● Problem requirements
Across the whole listing, state how many lines include "Manuais". Add nothing to that number.
- - - - -
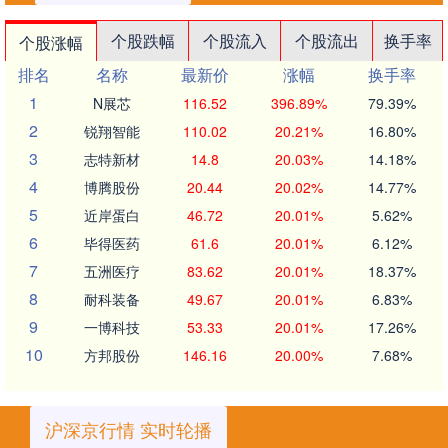
个股跌幅
个股流入
个股流出
换手率
个股涨幅
排名
名称
最新价
涨幅
换手率
1
N展芯
116.52
396.89%
79.39%
2
锐翔智能
110.02
20.21%
16.80%
3
志特新材
14.8
20.03%
14.18%
4
博腾股份
20.44
20.02%
14.77%
5
近岸蛋白
46.72
20.01%
5.62%
6
毕得医药
61.6
20.01%
6.12%
7
五洲医疗
83.62
20.01%
18.37%
8
耐科装备
49.67
20.01%
6.83%
9
一博科技
53.33
20.01%
17.26%
10
方邦股份
146.16
20.00%
7.68%
沪深京行情 实时轮播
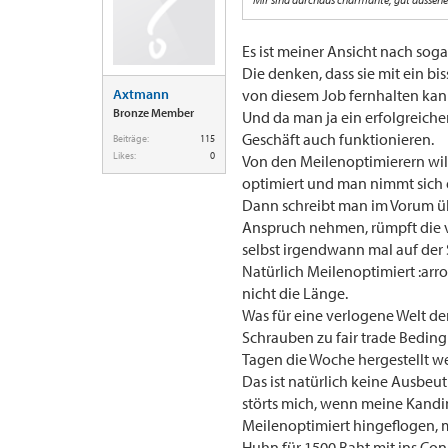
Es ist meiner Ansicht nach soga
Die denken, dass sie mit ein bi
Axtmann
von diesem Job fernhalten kann
Bronze Member
Und da man ja ein erfolgreich
Geschäft auch funktionieren.
Beiträge:
115
Likes:
0
Von den Meilenoptimierern will
optimiert und man nimmt sich e
Dann schreibt man im Vorum üb
Anspruch nehmen, rümpft die vi
selbst irgendwann mal auf der 
Natürlich Meilenoptimiert :arr
nicht die Länge.
Was für eine verlogene Welt d
Schrauben zu fair trade Beding
Tagen die Woche hergestellt w
Das ist natürlich keine Ausbeu
störts mich, wenn meine Kandi
Meilenoptimiert hingeflogen, m
Huhn für 1500 Baht mit ins C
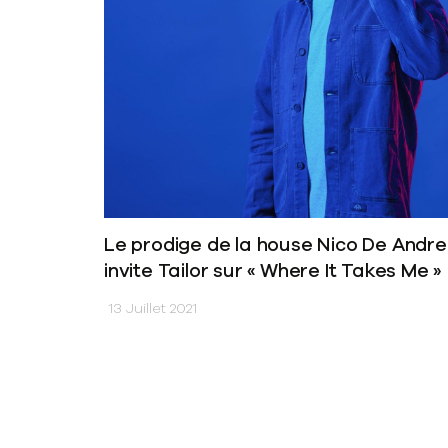
Le prodige de la house Nico De Andr
invite Tailor sur « Where It Takes Me »
13 Juillet 2021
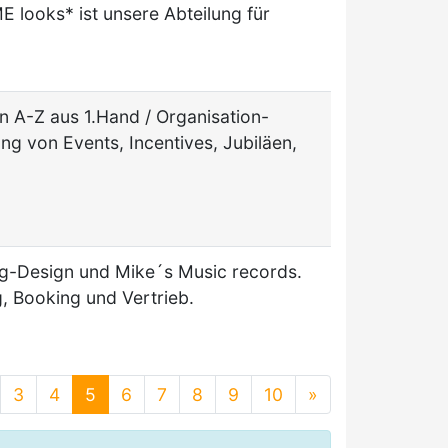
 looks* ist unsere Abteilung für
 A-Z aus 1.Hand / Organisation-
g von Events, Incentives, Jubiläen,
g-Design und Mike´s Music records.
g, Booking und Vertrieb.
3
4
5
6
7
8
9
10
»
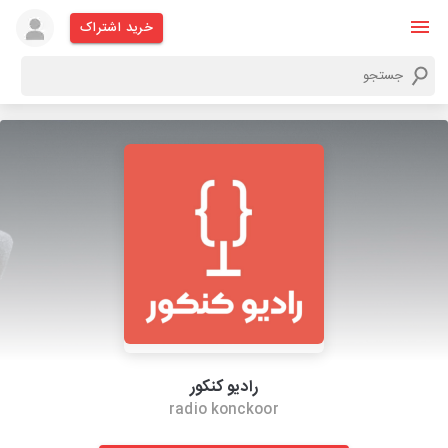
خرید اشتراک
رادیو کنکور
radio konckoor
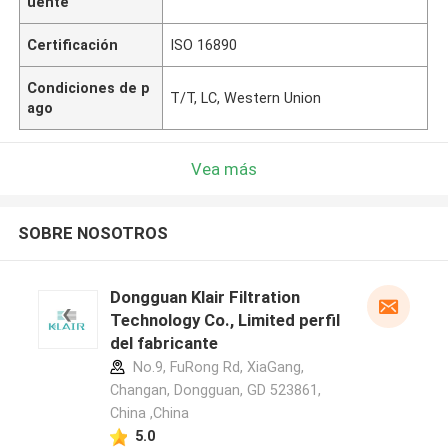
uente
Certificación
ISO 16890
Condiciones de p
T/T, LC, Western Union
ago
Vea más
SOBRE NOSOTROS
Dongguan Klair Filtration
Technology Co., Limited perfil
del fabricante
No.9, FuRong Rd, XiaGang,
Changan, Dongguan, GD 523861,
China ,China
5.0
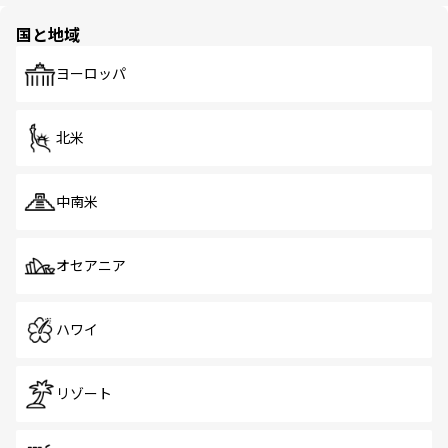
園や自然保護区など、自然が調和した近代的な景観と文化
の多様性あふれるカラフルな町は、どこを歩いても新しい
国と地域
発見がある。さらに、治安のよさや充実した公共交通機関
も、旅行者にとっては魅力的なポイント。グルメも豊富
で、ホーカーズは地元の風情を楽しめる外せないスポット
ヨーロッパ
だ。訪れる人を飽きさせないシンガポールで、多様な魅力
を体感しよう。 なお、新着のシンガポール情報は
コンテン
ツ一覧
を参照してほしい。
北米
中南米
オセアニア
ハワイ
リゾート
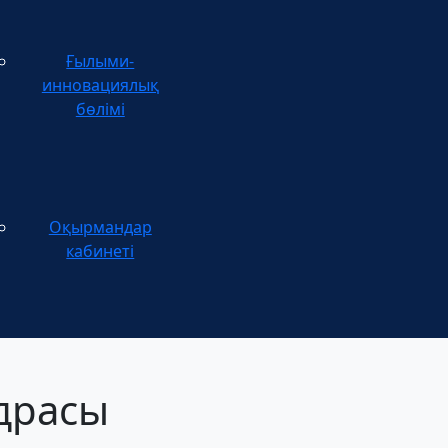
Ғылыми-
инновациялық
бөлімі
Оқырмандар
кабинеті
едрасы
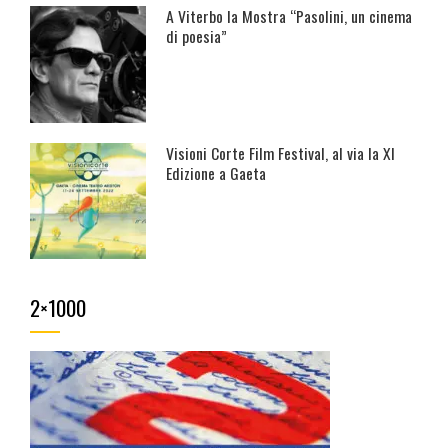
A Viterbo la Mostra “Pasolini, un cinema
di poesia”
Visioni Corte Film Festival, al via la XI
Edizione a Gaeta
2×1000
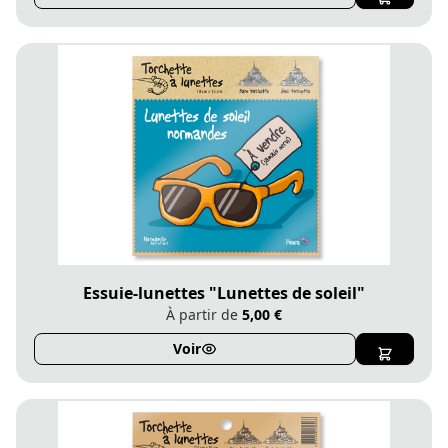
Essuie-lunettes "Lunettes de soleil"
À partir de
5,00 €
Voir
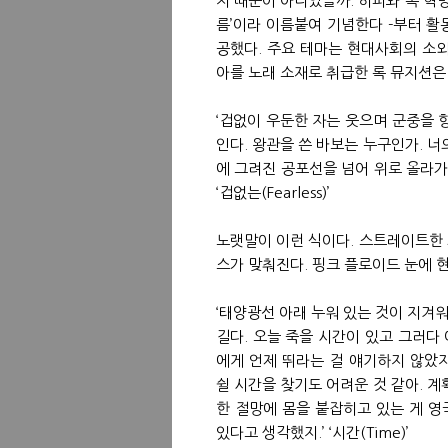
지 때문이 아니었을까. 히피와 록 혁명
름’이라 이름붙여 기념한다 -부터 
공했다. 주요 테마는 현대사회의 소
아를 노래 소재로 취급한 록 뮤지션은
‘겁없이 우둔한 자는 웃으며 군중을 
인다. 왕관을 쓴 바보는 누구인가. 너
에 그려진 공포선을 넘어 위로 올라가
‘겁없는(Fearless)’
노랫말이 이런 식이다. 스트레이트한
스가 맞춰진다. 핑크 플로이드 눈에 
‘태양광선 아래 누워 있는 것이 지겨
길다. 오늘 죽을 시간이 있고 그러다
에게 언제 뛰라는 걸 얘기하지 않았지.
쉴 시간을 찾기도 어려운 것 같아. 계
한 절망에 몸을 붙잡히고 있는 게 영
있다고 생각했지.’ ‘시간(Time)’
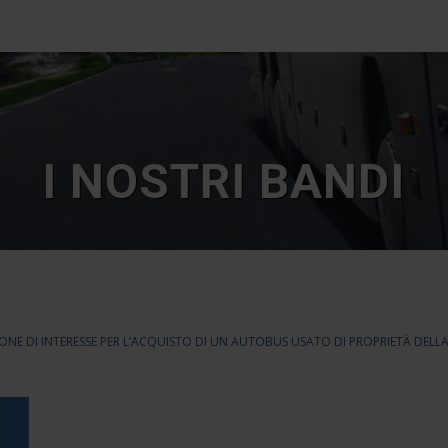
I NOSTRI BANDI
ONE DI INTERESSE PER L’ACQUISTO DI UN AUTOBUS USATO DI PROPRIETÀ DELL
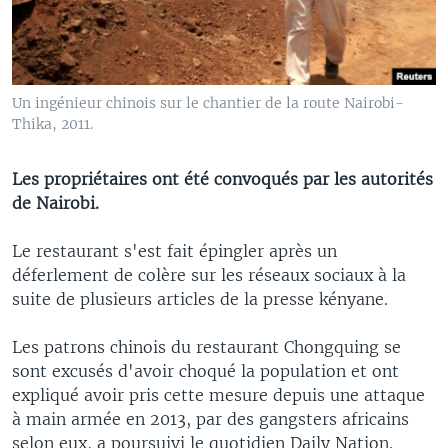
Un ingénieur chinois sur le chantier de la route Nairobi-
Thika, 2011.
Les propriétaires ont été convoqués par les autorités
de Nairobi.
Le restaurant s'est fait épingler après un
déferlement de colère sur les réseaux sociaux à la
suite de plusieurs articles de la presse kényane.
Les patrons chinois du restaurant Chongquing se
sont excusés d'avoir choqué la population et ont
expliqué avoir pris cette mesure depuis une attaque
à main armée en 2013, par des gangsters africains
selon eux, a poursuivi le quotidien Daily Nation.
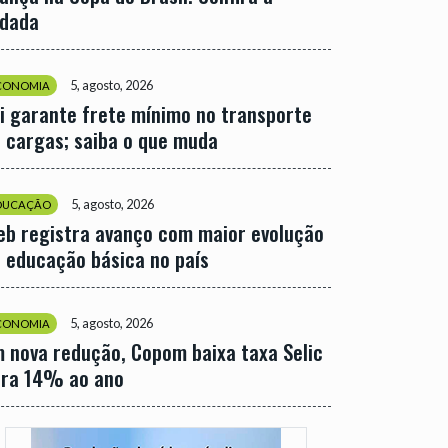
odada
5, agosto, 2026
CONOMIA
i garante frete mínimo no transporte
 cargas; saiba o que muda
5, agosto, 2026
DUCAÇÃO
eb registra avanço com maior evolução
 educação básica no país
5, agosto, 2026
CONOMIA
 nova redução, Copom baixa taxa Selic
ara 14% ao ano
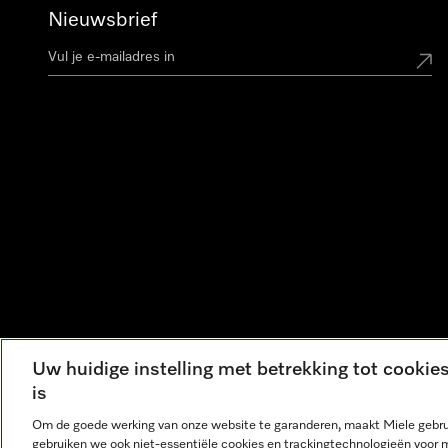
Nieuwsbrief
Uw huidige instelling met betrekking tot cooki
is
Om de goede werking van onze website te garanderen, maakt Miele gebru
gebruiken we ook niet-essentiële cookies en trackingtechnologieën voor 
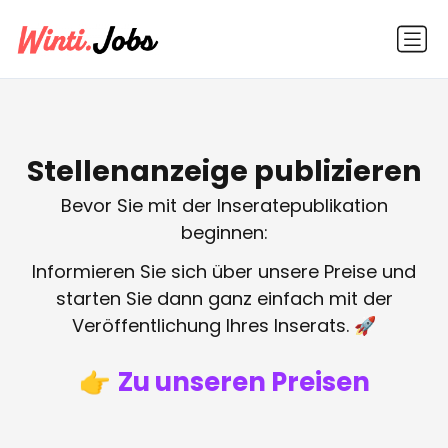
Stellenanzeige publizieren
Bevor Sie mit der Inseratepublikation
beginnen:
Informieren Sie sich über unsere Preise und
starten Sie dann ganz einfach mit der
Veröffentlichung Ihres Inserats. 🚀
👉
Zu unseren Preisen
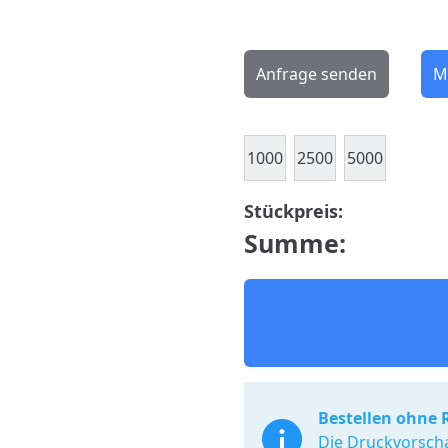
Anfrage senden
M
1000
2500
5000
Stückpreis:
Summe:
Bestellen ohne 
Die Druckvorscha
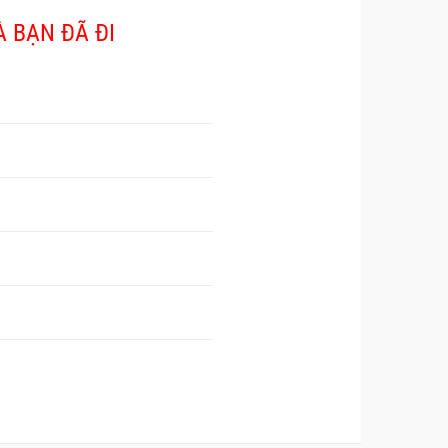
 BẠN ĐÃ ĐI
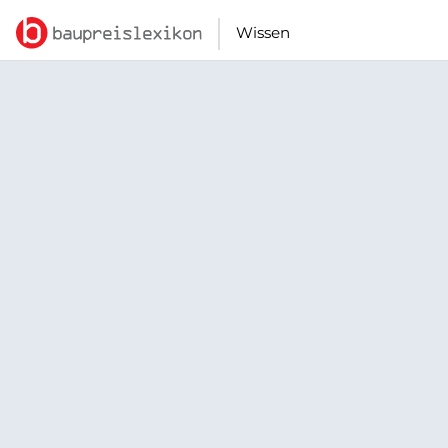
Wissen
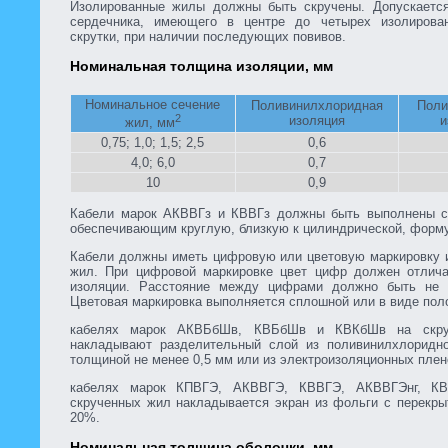
Изолированные жилы должны быть скручены. Допускается
сердечника, имеющего в центре до четырех изолирова
скрутки, при наличии последующих повивов.
Номинальная толщина изоляции, мм
Номинальное сечение
Поливинилхлоридная
Поли
2
изоляция
и
жил, мм
0,75; 1,0; 1,5; 2,5
0,6
4,0; 6,0
0,7
10
0,9
Кабели марок АКВВГз и КВВГз должны быть выполнены с
обеспечивающим круглую, близкую к цилиндрической, форму
Кабели должны иметь цифровую или цветовую маркировку 
жил. При цифровой маркировке цвет цифр должен отлича
изоляции. Расстояние между цифрами должно быть не 
Цветовая маркировка выполняется сплошной или в виде пол
кабелях марок АКВБбШв, КВБбШв и КВКбШв на скру
накладывают разделительный слой из поливинилхлоридно
толщиной не менее 0,5 мм или из электроизоляционных плен
кабелях марок КПВГЭ, АКВВГЭ, КВВГЭ, АКВВГЭнг, КВ
скрученных жил накладывается экран из фольги с перекры
20%.
Номинальная толщина оболочки, мм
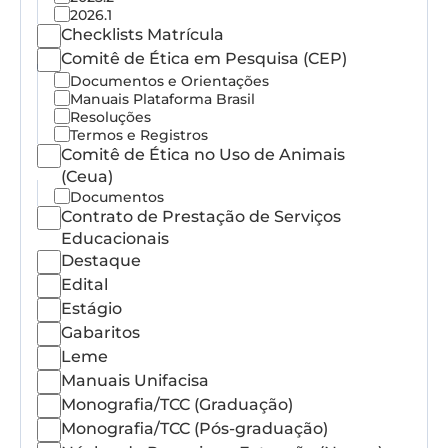
2026.1
Checklists Matrícula
Comitê de Ética em Pesquisa (CEP)
Documentos e Orientações
Manuais Plataforma Brasil
Resoluções
Termos e Registros
Comitê de Ética no Uso de Animais
(Ceua)
Documentos
Contrato de Prestação de Serviços
Educacionais
Destaque
Edital
Estágio
Gabaritos
Leme
Manuais Unifacisa
Monografia/TCC (Graduação)
Monografia/TCC (Pós-graduação)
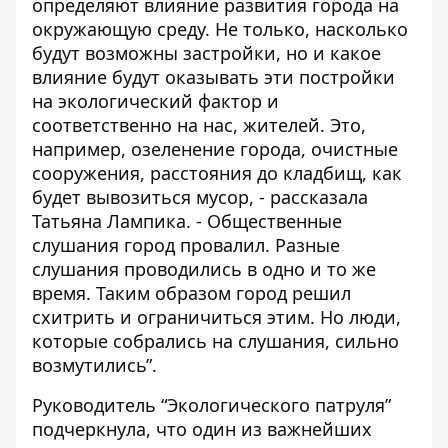
определяют влияние развития города на
окружающую среду. Не только, насколько
будут возможны застройки, но и какое
влияние будут оказывать эти постройки
на экологический фактор и
соответственно на нас, жителей. Это,
например, озеленение города, очистные
сооружения, расстояния до кладбищ, как
будет вывозиться мусор, - рассказала
Татьяна Лампика. - Общественные
слушания город провалил. Разные
слушания проводились в одно и то же
время. Таким образом город решил
схитрить и ограничиться этим. Но люди,
которые собрались на слушания, сильно
возмутились”.
Руководитель “Экологического патруля”
подчеркнула, что один из важнейших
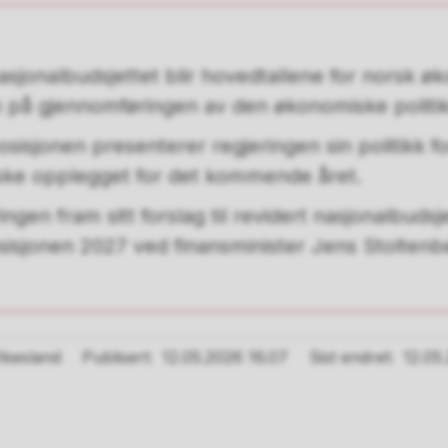
nasjonalbudsjettet blir hovedtallene for norsk ø
n på gjennomføringen av den økonomiske politi
isjonen presenterer regjeringen sin politikk
ske opplegget for det kommende året.
ingen fram sitt forslag til revidert nasjonalbuds
jonen 2027 ved finansminister Jens Stoltenb
Vikesland
Publisert
12.05.2026 16.07
Sist endret
12.05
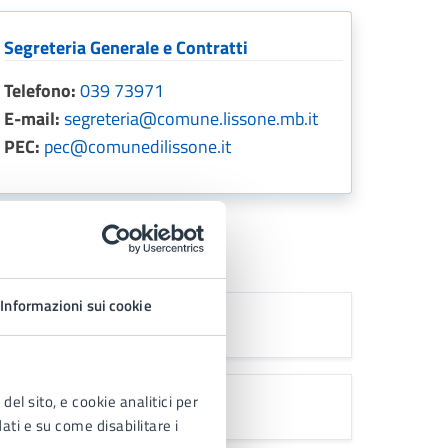
Segreteria Generale e Contratti
Telefono:
039 73971
E-mail:
segreteria@comune.lissone.mb.it
PEC:
pec@comunedilissone.it
Informazioni sui cookie
ore Belloni
del sito, e cookie analitici per
eghe Assessori
dati e su come disabilitare i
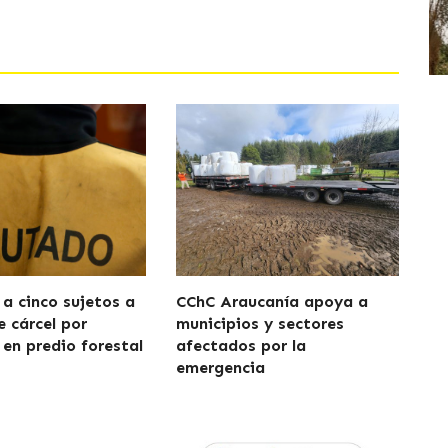
a cinco sujetos a
CChC Araucanía apoya a
e cárcel por
municipios y sectores
 en predio forestal
afectados por la
emergencia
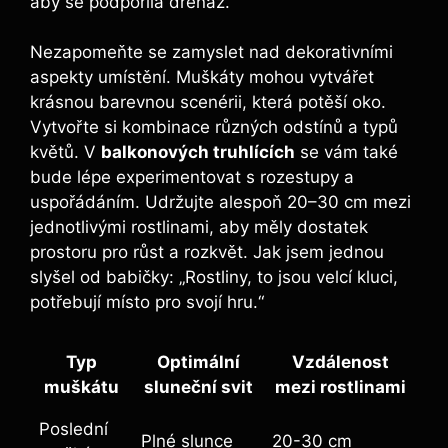
aby se podpořila drenáž.
Nezapomeňte se zamyslet nad dekorativními
aspekty umístění. Muškáty mohou vytvářet
krásnou barevnou scenérii, která potěší oko.
Vytvořte si kombinace různých odstínů a typů
květů. V
balkonových truhlících
se vám také
bude lépe experimentovat s rozestupy a
uspořádáním. Udržujte alespoň 20–30 cm mezi
jednotlivými rostlinami, aby měly dostatek
prostoru pro růst a rozkvět. Jak jsem jednou
slyšel od babičky: „Rostliny, to jsou velcí kluci,
potřebují místo pro svojí hru.“
Typ
Optimální
Vzdálenost
muškátu
sluneční svit
mezi rostlinami
Poslední
Plné slunce
20-30 cm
- - - - -
● Exercise output
2